作品タイトル不明
124:硬めの感触が新鮮だった
リゼル達は今、ナハスに先導されながら白亜の王宮の一室である書庫へと訪れていた。
アリムという主を置いたそこは静かで、見まわす限りの本に囲まれている。どこに立とうと少し手を伸ばせば本があるその部屋は、見慣れていなければ何処か異様でもあるだろう。
クァトはきょろ、と好奇の視線で周囲を見渡した。
「ん、これ新しく……」
「止まんな」
一冊の本に目をつけ、足を止めかけたリゼルへとジルが声をかける。伸ばされた腕を捕まえ前へと促してみせれば、然程抵抗は無く進みは再開された。
やはり本が好きなのかと、牢屋でも本を要求していた姿を思い出しながらクァトは横に並ぶ無数の本を眺めながら同じく歩を進める。それがどうしても好きの範疇で収まりきらない事を彼はまだ知らない。
「殿下、リゼル殿が挨拶に」
「うん」
そして、本棚の壁が途切れる。クァトは目を瞬いた。
書庫の中心でぽつりと開いた空間はやはり円を描くように本棚に囲まれてはいたが、この部屋にあっては初めて視界が開けた場所だった。誰かを呼びかけたリゼルの視線を辿ると、視界の隅でごそりと何かが動く。
「先生、早い、ね」
「お邪魔しています」
声を発した布の塊がごそりと立ち上がるのに、クァトはビクリと肩を揺らした。時々牢屋に質問をしに来ていたので見覚えはあるのだが、彼は未だにその姿に慣れない。
「座って話そう、か」
「有難うございます」
知らせを送ったその日に迎えに来る事を早いと言いながらも、予想の範疇だったのだろう。
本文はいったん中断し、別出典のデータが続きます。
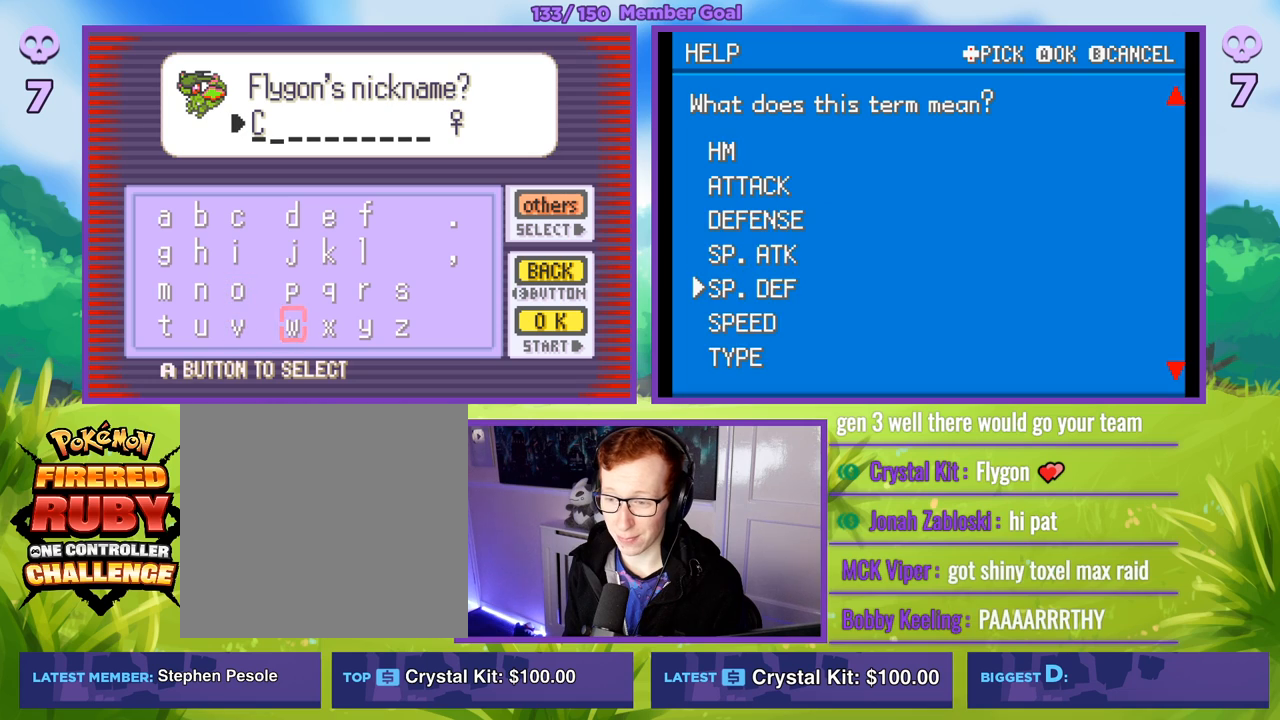
{"buttons": [], "left_stick": "center", "right_stick": "center", "events": [[50, "left_stick", "right"], [183, "left_stick", "center"], [267, "left_stick", "right"], [383, "left_stick", "center"]]}
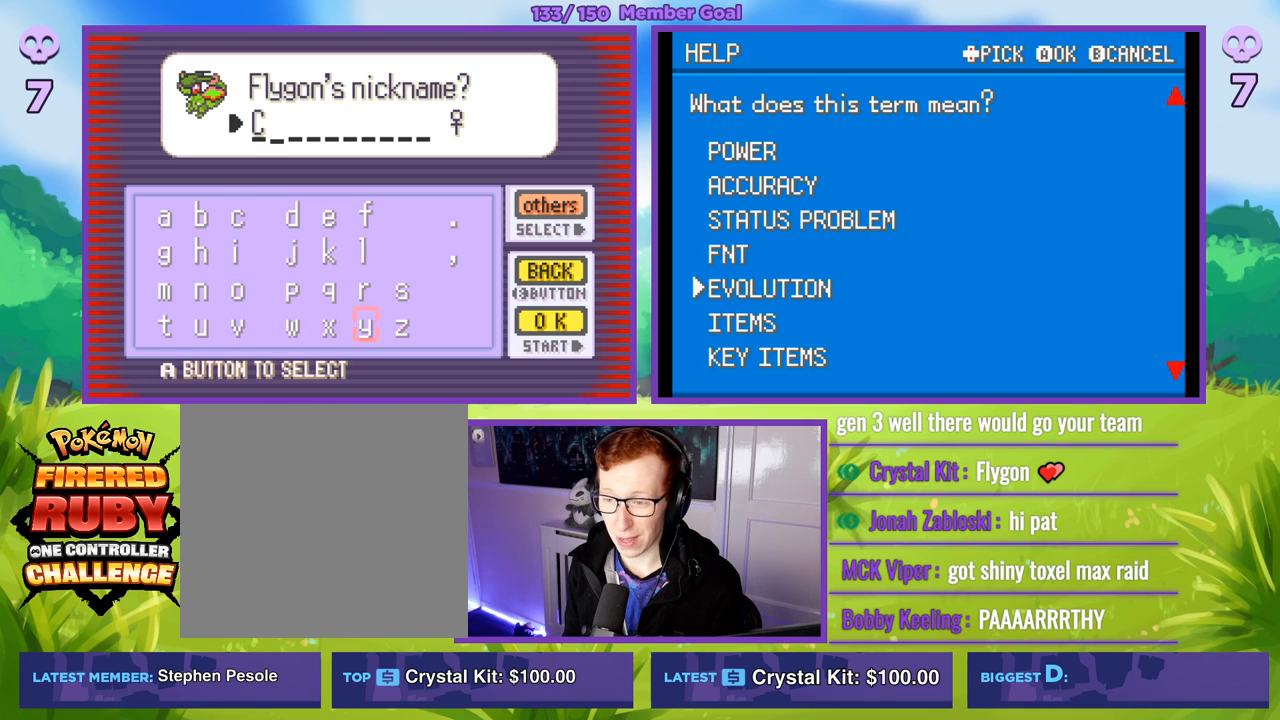
{"buttons": [], "left_stick": "center", "right_stick": "center", "events": []}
特に驚きも無く座るよう促すアリムに、リゼル達も普段と変わらず席へと向かう。
四角い机には椅子が四つ。リゼルが座り、ほぼ同時にアリムがその真正面に座るのは古代言語の授業の名残だ。
そしてリゼルの隣にジルが座ったのは近くにいたからで、イレヴンは余った椅子をズリズリと引き摺りながらリゼル側の側面に来る。
「こら、椅子を引き摺るな」
「小煩ぇー」
ナハスから注意が飛ぶものの、イレヴンはけらけらと笑うだけだった。
アリムとリゼルの間、よりは大分リゼルよりに椅子を置いて堂々机に肘をつく。王族の前で何という態度だ、と言うのはもはや今更だった。彼はリゼル以外に何度言われようと歯牙にもかけない。
「!」
その光景をそわそわしながらクァトが見ていると、ふいに振り返ったリゼルがちょいちょいと指先で呼び寄せた。本棚の通路に立っていた彼は呼ばれるままに嬉しそうに近付く。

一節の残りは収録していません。